→ **Data shown**
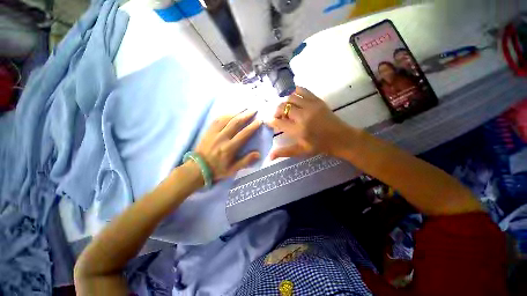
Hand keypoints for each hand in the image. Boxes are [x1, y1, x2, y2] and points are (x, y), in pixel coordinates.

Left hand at [193, 110, 261, 180]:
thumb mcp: (233, 170)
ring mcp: (214, 133)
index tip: (259, 121)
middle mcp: (222, 138)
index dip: (252, 127)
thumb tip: (258, 154)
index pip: (243, 134)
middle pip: (235, 123)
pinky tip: (231, 112)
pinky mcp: (208, 131)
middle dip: (246, 115)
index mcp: (229, 148)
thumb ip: (245, 161)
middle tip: (254, 110)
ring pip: (226, 119)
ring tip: (244, 108)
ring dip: (236, 112)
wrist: (197, 168)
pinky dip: (225, 114)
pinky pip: (217, 119)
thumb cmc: (217, 169)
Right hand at [268, 87, 351, 159]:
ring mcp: (310, 106)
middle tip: (278, 117)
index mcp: (298, 130)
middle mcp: (302, 116)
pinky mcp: (317, 100)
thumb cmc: (320, 146)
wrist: (341, 138)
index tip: (270, 122)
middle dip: (276, 111)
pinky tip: (293, 98)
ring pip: (290, 98)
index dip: (271, 121)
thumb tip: (269, 157)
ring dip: (284, 103)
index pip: (279, 122)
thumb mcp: (301, 151)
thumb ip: (284, 152)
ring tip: (286, 110)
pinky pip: (302, 90)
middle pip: (282, 107)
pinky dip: (294, 92)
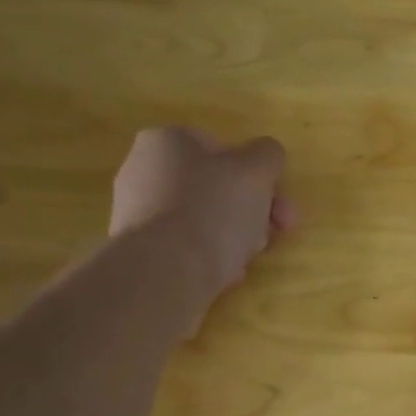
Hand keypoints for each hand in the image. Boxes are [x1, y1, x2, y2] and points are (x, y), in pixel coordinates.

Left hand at [109, 127, 293, 309]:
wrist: (165, 272)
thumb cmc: (212, 209)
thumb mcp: (256, 171)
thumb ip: (268, 155)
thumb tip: (266, 156)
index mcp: (166, 141)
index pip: (223, 150)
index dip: (257, 177)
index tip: (278, 206)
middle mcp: (143, 171)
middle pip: (215, 188)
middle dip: (251, 211)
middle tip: (273, 233)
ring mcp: (137, 214)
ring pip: (204, 220)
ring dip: (234, 237)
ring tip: (246, 259)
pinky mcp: (140, 252)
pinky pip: (187, 248)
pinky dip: (210, 257)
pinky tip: (224, 274)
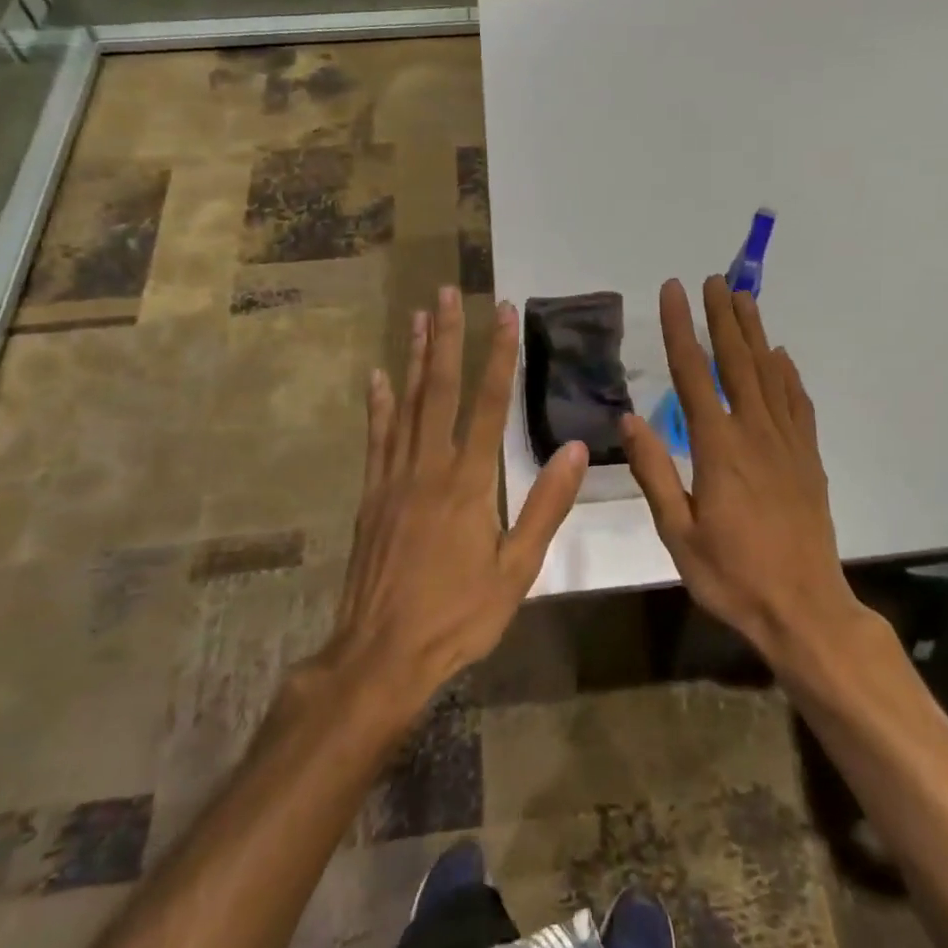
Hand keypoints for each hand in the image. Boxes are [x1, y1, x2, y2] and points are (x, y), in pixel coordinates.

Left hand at [329, 286, 587, 703]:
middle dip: (449, 338)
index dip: (499, 356)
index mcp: (470, 483)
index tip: (504, 314)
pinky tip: (379, 377)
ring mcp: (394, 479)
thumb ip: (545, 506)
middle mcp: (430, 468)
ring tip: (420, 316)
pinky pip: (377, 439)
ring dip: (416, 358)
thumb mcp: (517, 569)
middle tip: (448, 292)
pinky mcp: (371, 496)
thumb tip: (575, 449)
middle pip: (441, 390)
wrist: (381, 655)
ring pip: (407, 405)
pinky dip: (379, 405)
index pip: (489, 404)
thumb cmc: (458, 616)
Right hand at [621, 277, 865, 668]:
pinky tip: (782, 357)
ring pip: (770, 374)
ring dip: (755, 334)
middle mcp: (755, 433)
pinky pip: (798, 404)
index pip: (693, 374)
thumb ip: (655, 472)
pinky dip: (788, 374)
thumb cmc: (732, 576)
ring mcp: (788, 443)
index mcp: (718, 448)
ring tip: (745, 299)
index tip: (674, 290)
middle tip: (715, 279)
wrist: (804, 609)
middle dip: (723, 317)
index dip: (681, 329)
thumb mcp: (678, 533)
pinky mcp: (808, 458)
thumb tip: (630, 417)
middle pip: (737, 362)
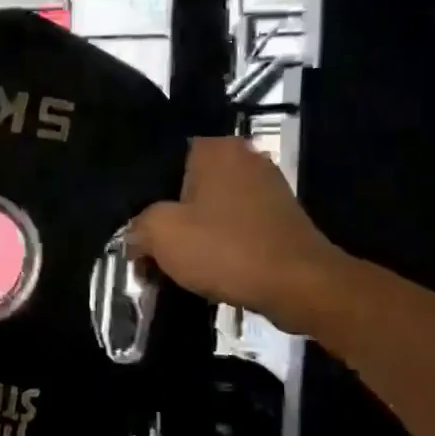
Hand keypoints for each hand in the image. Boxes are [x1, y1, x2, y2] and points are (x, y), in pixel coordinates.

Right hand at [126, 136, 342, 328]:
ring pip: (210, 209)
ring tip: (173, 264)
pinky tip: (205, 269)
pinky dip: (218, 245)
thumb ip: (138, 227)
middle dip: (167, 217)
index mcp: (215, 149)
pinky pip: (233, 227)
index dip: (143, 194)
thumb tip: (136, 238)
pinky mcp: (280, 218)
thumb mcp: (161, 234)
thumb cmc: (226, 249)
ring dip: (191, 235)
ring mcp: (267, 188)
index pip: (163, 161)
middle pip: (186, 187)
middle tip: (148, 248)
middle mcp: (244, 158)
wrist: (300, 286)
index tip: (134, 224)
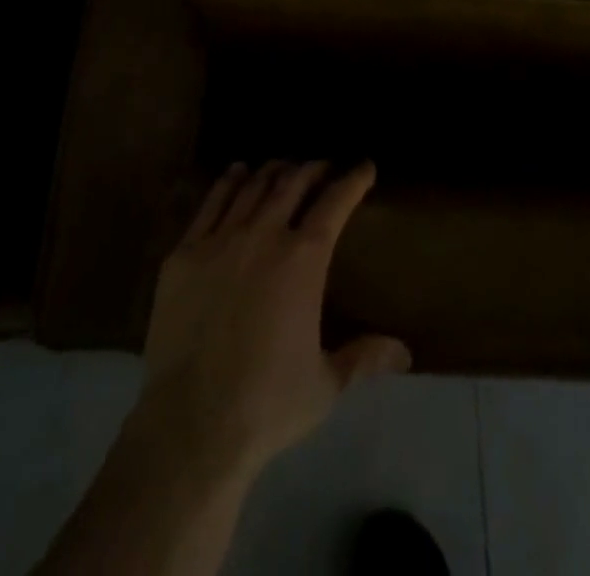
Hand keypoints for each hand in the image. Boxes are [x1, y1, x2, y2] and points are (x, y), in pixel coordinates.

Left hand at [136, 161, 410, 481]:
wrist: (191, 424)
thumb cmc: (268, 404)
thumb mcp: (326, 384)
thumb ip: (363, 358)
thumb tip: (404, 352)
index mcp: (303, 260)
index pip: (335, 203)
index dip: (353, 180)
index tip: (364, 166)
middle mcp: (264, 235)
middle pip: (292, 183)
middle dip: (312, 168)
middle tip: (323, 166)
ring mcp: (220, 240)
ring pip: (252, 187)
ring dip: (273, 171)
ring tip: (284, 166)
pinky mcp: (184, 253)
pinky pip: (210, 204)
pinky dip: (228, 182)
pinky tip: (237, 173)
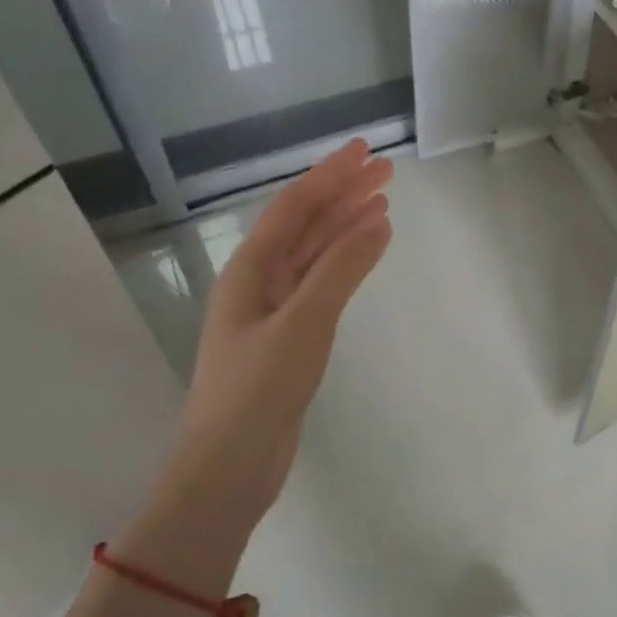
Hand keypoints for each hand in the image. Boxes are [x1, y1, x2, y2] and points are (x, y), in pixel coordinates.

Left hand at [170, 140, 393, 527]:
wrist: (229, 466)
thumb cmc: (258, 389)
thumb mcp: (304, 323)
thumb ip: (341, 269)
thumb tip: (380, 218)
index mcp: (251, 269)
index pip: (296, 207)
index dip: (331, 175)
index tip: (365, 150)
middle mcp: (259, 280)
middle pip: (306, 224)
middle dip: (343, 194)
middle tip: (386, 171)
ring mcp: (273, 309)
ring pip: (314, 253)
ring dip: (346, 225)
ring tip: (383, 203)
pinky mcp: (288, 336)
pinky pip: (320, 283)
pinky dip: (345, 263)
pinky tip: (366, 254)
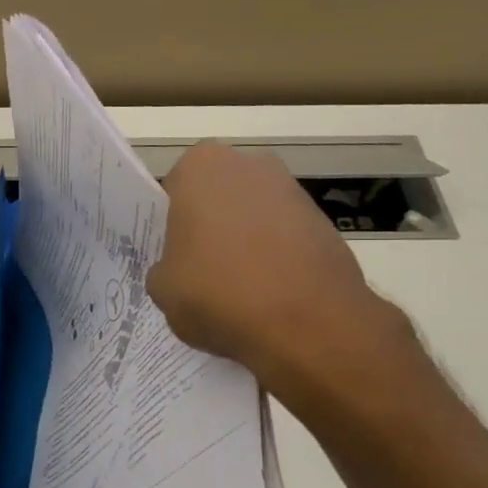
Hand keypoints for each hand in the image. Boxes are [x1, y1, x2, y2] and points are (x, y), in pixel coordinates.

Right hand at [148, 142, 409, 390]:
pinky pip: (285, 239)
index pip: (174, 191)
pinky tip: (270, 296)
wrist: (307, 323)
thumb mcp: (162, 290)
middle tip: (201, 272)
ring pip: (253, 217)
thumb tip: (179, 272)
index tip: (174, 257)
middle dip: (211, 228)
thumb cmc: (218, 293)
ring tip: (238, 292)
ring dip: (245, 244)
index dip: (172, 226)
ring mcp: (293, 191)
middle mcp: (249, 165)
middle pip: (217, 198)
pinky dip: (277, 260)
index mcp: (200, 167)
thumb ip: (163, 269)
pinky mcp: (325, 222)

→ **Task directions**
An exact reprint of the records above is required, with all pictures left out.

→ **Response to this task**
Hand keypoints for each hand in the image. Boxes are [x1, y1, x2, y2] and points are (x, y), in pixel coordinates.

Left hand at [193, 110, 261, 180]:
thumb mcp: (233, 170)
ring mcp: (214, 133)
index tip: (259, 121)
middle mcp: (222, 138)
index dip: (252, 127)
thumb tip: (258, 154)
index pip: (243, 134)
middle pip: (235, 123)
pinky tip: (231, 112)
pinky mcp: (208, 131)
middle dip: (246, 115)
index mcp: (229, 148)
thumb ip: (245, 161)
middle tip: (254, 110)
ring pip: (226, 119)
ring tip: (244, 108)
ring dip: (236, 112)
wrist: (197, 168)
pinky dip: (225, 114)
pinky pip: (217, 119)
thumb cmc: (217, 169)
Right hand at [268, 87, 351, 159]:
ring mcp: (310, 106)
middle tip: (278, 117)
index mcp: (298, 130)
middle mcp: (302, 116)
pinky mcp: (317, 100)
thumb cmc: (320, 146)
wrist: (341, 138)
index tip: (270, 122)
middle dip: (276, 111)
pinky tip: (293, 98)
ring pip: (290, 98)
index dip: (271, 121)
thumb tip: (269, 157)
ring dip: (284, 103)
index pip: (279, 122)
thumb mcp: (301, 151)
thumb ip: (284, 152)
ring tip: (286, 110)
pinky pip: (302, 90)
middle pip: (282, 107)
pinky dip: (294, 92)
Hand keypoints for each hand in the image. Boxes are [x1, y1, x2, y2] and points are (x, y), in pixel coordinates.

Left hand at [109, 127, 293, 309]:
wrist: (165, 272)
thumb cmc: (212, 209)
thumb mcp: (256, 171)
thumb ip: (268, 155)
thumb tip: (266, 156)
index mcp: (166, 141)
index pip: (223, 150)
index dip: (257, 177)
index tip: (278, 206)
middle mcp: (143, 171)
middle pip: (215, 188)
middle dip: (251, 211)
middle tip: (273, 233)
ring mcp: (137, 214)
ring pip: (204, 220)
ring dip: (234, 237)
ring tip: (246, 259)
pinky mcp: (140, 252)
pinky pip: (187, 248)
pinky dip: (210, 257)
pinky tip: (224, 274)
Hand keypoints for each hand in the image. Boxes are [x1, y1, x2, y2] and points are (x, y), in pixel coordinates.

Left hand at [329, 286, 587, 703]:
middle dip: (449, 338)
index dip: (499, 356)
index mcp: (470, 483)
index tip: (504, 314)
pinky tip: (379, 377)
ring mcp: (394, 479)
thumb ip: (545, 506)
middle mcp: (430, 468)
ring tip: (420, 316)
pinky pip: (377, 439)
ring dip: (416, 358)
thumb mcp: (517, 569)
middle tip: (448, 292)
pinky mcp: (371, 496)
thumb tip: (575, 449)
middle pip: (441, 390)
wrist: (381, 655)
ring pip: (407, 405)
pinky dip: (379, 405)
index pip: (489, 404)
thumb cmc: (458, 616)
Right hand at [621, 277, 865, 668]:
pinky tip: (782, 357)
ring pip: (770, 374)
ring dip: (755, 334)
middle mcp: (755, 433)
pinky pip: (798, 404)
index pip: (693, 374)
thumb ip: (655, 472)
pinky dip: (788, 374)
thumb cmc: (732, 576)
ring mcp: (788, 443)
index mcp: (718, 448)
ring tip: (745, 299)
index tip: (674, 290)
middle tip: (715, 279)
wrist: (804, 609)
middle dip: (723, 317)
index dip: (681, 329)
thumb mcp: (678, 533)
pinky mcp: (808, 458)
thumb tip: (630, 417)
middle pip: (737, 362)
Hand keypoints for each hand in the image. Boxes are [x1, y1, x2, y2] and points are (x, y), in pixel coordinates.

Right hand at [126, 136, 342, 328]:
ring pip: (210, 209)
ring tip: (173, 264)
pinky tip: (205, 269)
pinky dip: (218, 245)
thumb ip: (138, 227)
middle dip: (167, 217)
index mcp: (215, 149)
pinky pip: (233, 227)
index dip: (143, 194)
thumb tip: (136, 238)
pinky mcp: (280, 218)
thumb mcp: (161, 234)
thumb cmc: (226, 249)
ring dip: (191, 235)
ring mcp: (267, 188)
index pip: (163, 161)
middle pip: (186, 187)
middle tip: (148, 248)
middle mcp: (244, 158)
wrist: (300, 286)
index tip: (134, 224)
Hand keypoints for each hand in the image. Boxes are [x1, y1, x2, y2] and points are (x, y), in pixel coordinates.

Left hand at [136, 161, 410, 481]:
wrist: (191, 424)
thumb cmc: (268, 404)
thumb mcp: (326, 384)
thumb ip: (363, 358)
thumb tip: (404, 352)
index mcp: (303, 260)
index pip: (335, 203)
index dip: (353, 180)
index tip: (364, 166)
middle mcp: (264, 235)
middle pip: (292, 183)
middle dip: (312, 168)
middle tip: (323, 166)
ring mcp: (220, 240)
ring pip: (252, 187)
ring dip: (273, 171)
ring tip: (284, 166)
pinky mcp: (184, 253)
pinky pip: (210, 204)
pinky dip: (228, 182)
pinky tip: (237, 173)
Hand keypoints for each hand in the image. Boxes are [x1, y1, x2, y2] and points are (x, y), in pixel coordinates.

Left hand at [170, 140, 393, 527]:
wrist: (229, 466)
thumb cmc: (258, 389)
thumb mcp: (304, 323)
thumb ip: (341, 269)
thumb tip: (380, 218)
index mcp: (251, 269)
index pip: (296, 207)
index dip: (331, 175)
index tip: (365, 150)
middle mcp: (259, 280)
middle pip: (306, 224)
middle dip: (343, 194)
middle tip: (386, 171)
ring mcp: (273, 309)
ring pip: (314, 253)
ring dip: (346, 225)
ring tip: (383, 203)
pinky mcp: (288, 336)
pinky pip: (320, 283)
pinky dip: (345, 263)
pinky tip: (366, 254)
Hand keypoints for each hand in the image. Boxes are [x1, y1, x2, y2] and points are (x, y), in pixel coordinates.

Right hand at [148, 142, 409, 390]:
pinky pip: (285, 239)
index pip: (174, 191)
pinky tip: (270, 296)
wrist: (307, 323)
thumb mcp: (162, 290)
middle tip: (201, 272)
ring pip: (253, 217)
thumb tip: (179, 272)
index tip: (174, 257)
middle dip: (211, 228)
thumb cmc: (218, 293)
ring tip: (238, 292)
ring dip: (245, 244)
index dip: (172, 226)
ring mcp: (293, 191)
middle mcp: (249, 165)
middle pip: (217, 198)
pinky dip: (277, 260)
index mcp: (200, 167)
thumb ip: (163, 269)
pinky mcp: (325, 222)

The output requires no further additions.